**** Record extracts ****
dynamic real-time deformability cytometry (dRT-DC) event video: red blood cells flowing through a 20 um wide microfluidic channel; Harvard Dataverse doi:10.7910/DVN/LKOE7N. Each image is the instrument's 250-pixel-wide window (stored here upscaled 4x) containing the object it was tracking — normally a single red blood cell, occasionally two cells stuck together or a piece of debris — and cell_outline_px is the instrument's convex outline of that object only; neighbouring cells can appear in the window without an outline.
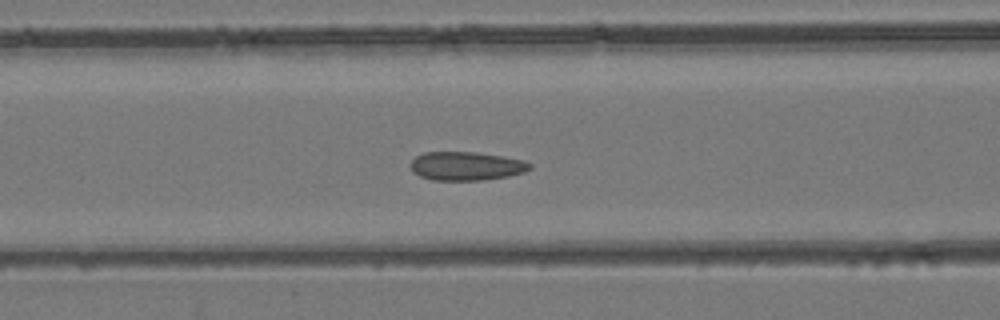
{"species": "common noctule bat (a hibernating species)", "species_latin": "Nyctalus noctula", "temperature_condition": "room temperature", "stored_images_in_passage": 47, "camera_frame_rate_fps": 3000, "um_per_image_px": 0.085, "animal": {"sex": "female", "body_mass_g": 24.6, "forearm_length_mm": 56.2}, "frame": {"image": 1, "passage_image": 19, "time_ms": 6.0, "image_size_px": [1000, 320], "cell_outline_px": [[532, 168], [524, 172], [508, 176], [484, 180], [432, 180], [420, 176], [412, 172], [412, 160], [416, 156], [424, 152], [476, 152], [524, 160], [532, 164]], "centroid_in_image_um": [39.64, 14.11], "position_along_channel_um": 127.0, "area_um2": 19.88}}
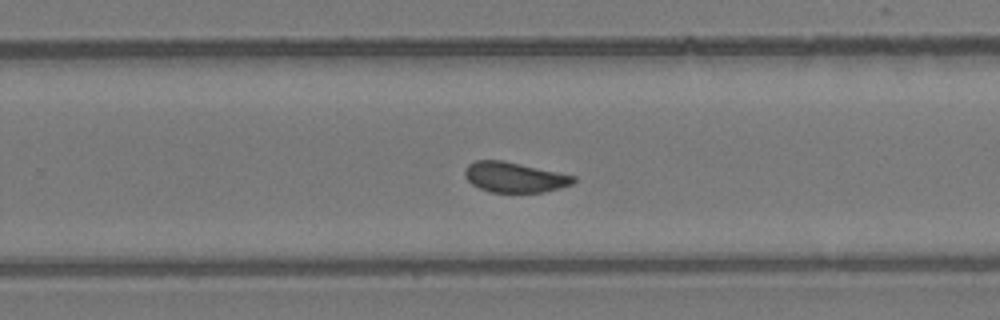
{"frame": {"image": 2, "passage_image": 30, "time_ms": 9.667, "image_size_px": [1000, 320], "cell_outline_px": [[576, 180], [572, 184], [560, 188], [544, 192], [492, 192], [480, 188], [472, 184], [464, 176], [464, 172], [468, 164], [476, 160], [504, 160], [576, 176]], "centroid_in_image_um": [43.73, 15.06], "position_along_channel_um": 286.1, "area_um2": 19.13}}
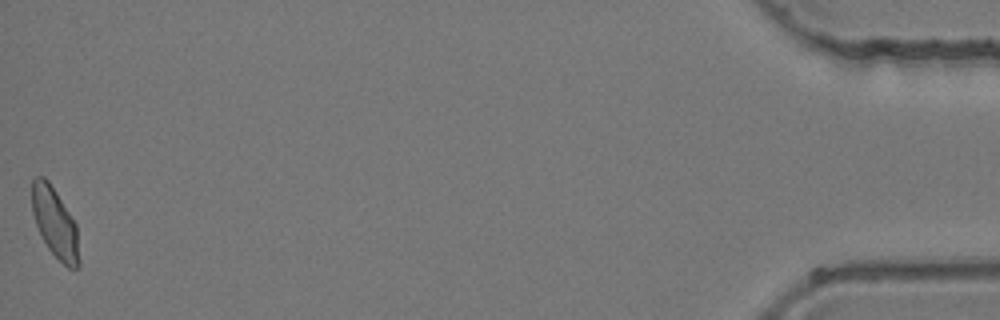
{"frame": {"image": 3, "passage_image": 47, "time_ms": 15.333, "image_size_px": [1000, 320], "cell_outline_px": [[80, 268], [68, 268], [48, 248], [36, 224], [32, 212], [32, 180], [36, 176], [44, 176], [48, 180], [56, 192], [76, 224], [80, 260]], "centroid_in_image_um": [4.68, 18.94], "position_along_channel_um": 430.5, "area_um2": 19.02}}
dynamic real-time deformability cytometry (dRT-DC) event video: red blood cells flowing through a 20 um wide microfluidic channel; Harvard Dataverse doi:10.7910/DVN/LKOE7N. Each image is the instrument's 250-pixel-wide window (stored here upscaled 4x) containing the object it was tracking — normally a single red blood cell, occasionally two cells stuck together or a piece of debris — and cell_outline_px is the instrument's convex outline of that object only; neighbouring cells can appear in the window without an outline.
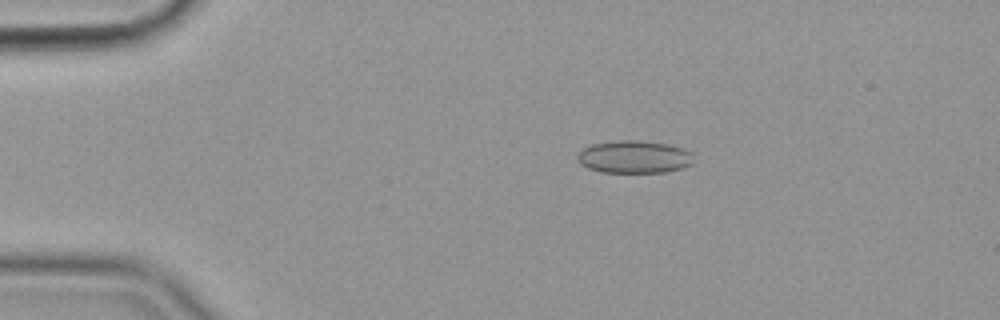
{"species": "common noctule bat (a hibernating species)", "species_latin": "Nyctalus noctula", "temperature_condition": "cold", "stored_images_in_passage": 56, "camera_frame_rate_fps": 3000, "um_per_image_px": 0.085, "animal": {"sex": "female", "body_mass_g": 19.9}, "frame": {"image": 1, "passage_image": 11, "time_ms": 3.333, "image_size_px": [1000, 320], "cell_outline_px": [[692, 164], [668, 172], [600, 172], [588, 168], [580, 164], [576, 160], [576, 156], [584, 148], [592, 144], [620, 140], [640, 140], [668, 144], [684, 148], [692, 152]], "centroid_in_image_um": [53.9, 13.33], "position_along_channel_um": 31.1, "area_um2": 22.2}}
****
Your goal.
Copy all the records above exactly, but leave out the pictures.

Solution.
dynamic real-time deformability cytometry (dRT-DC) event video: red blood cells flowing through a 20 um wide microfluidic channel; Harvard Dataverse doi:10.7910/DVN/LKOE7N. Each image is the instrument's 250-pixel-wide window (stored here upscaled 4x) containing the object it was tracking — normally a single red blood cell, occasionally two cells stuck together or a piece of debris — and cell_outline_px is the instrument's convex outline of that object only; neighbouring cells can appear in the window without an outline.
{"species": "common noctule bat (a hibernating species)", "species_latin": "Nyctalus noctula", "temperature_condition": "room temperature", "stored_images_in_passage": 47, "camera_frame_rate_fps": 3000, "um_per_image_px": 0.085, "animal": {"sex": "female", "body_mass_g": 24.6, "forearm_length_mm": 56.2}, "frame": {"image": 1, "passage_image": 19, "time_ms": 6.0, "image_size_px": [1000, 320], "cell_outline_px": [[532, 168], [524, 172], [508, 176], [484, 180], [432, 180], [420, 176], [412, 172], [412, 160], [416, 156], [424, 152], [476, 152], [524, 160], [532, 164]], "centroid_in_image_um": [39.64, 14.11], "position_along_channel_um": 127.0, "area_um2": 19.88}}
{"frame": {"image": 2, "passage_image": 30, "time_ms": 9.667, "image_size_px": [1000, 320], "cell_outline_px": [[576, 180], [572, 184], [560, 188], [544, 192], [492, 192], [480, 188], [472, 184], [464, 176], [464, 172], [468, 164], [476, 160], [504, 160], [576, 176]], "centroid_in_image_um": [43.73, 15.06], "position_along_channel_um": 286.1, "area_um2": 19.13}}
{"frame": {"image": 3, "passage_image": 47, "time_ms": 15.333, "image_size_px": [1000, 320], "cell_outline_px": [[80, 268], [68, 268], [48, 248], [36, 224], [32, 212], [32, 180], [36, 176], [44, 176], [48, 180], [56, 192], [76, 224], [80, 260]], "centroid_in_image_um": [4.68, 18.94], "position_along_channel_um": 430.5, "area_um2": 19.02}}
dynamic real-time deformability cytometry (dRT-DC) event video: red blood cells flowing through a 20 um wide microfluidic channel; Harvard Dataverse doi:10.7910/DVN/LKOE7N. Each image is the instrument's 250-pixel-wide window (stored here upscaled 4x) containing the object it was tracking — normally a single red blood cell, occasionally two cells stuck together or a piece of debris — and cell_outline_px is the instrument's convex outline of that object only; neighbouring cells can appear in the window without an outline.
{"species": "common noctule bat (a hibernating species)", "species_latin": "Nyctalus noctula", "temperature_condition": "cold", "stored_images_in_passage": 56, "camera_frame_rate_fps": 3000, "um_per_image_px": 0.085, "animal": {"sex": "female", "body_mass_g": 19.9}, "frame": {"image": 1, "passage_image": 11, "time_ms": 3.333, "image_size_px": [1000, 320], "cell_outline_px": [[692, 164], [668, 172], [600, 172], [588, 168], [580, 164], [576, 160], [576, 156], [584, 148], [592, 144], [620, 140], [640, 140], [668, 144], [684, 148], [692, 152]], "centroid_in_image_um": [53.9, 13.33], "position_along_channel_um": 31.1, "area_um2": 22.2}}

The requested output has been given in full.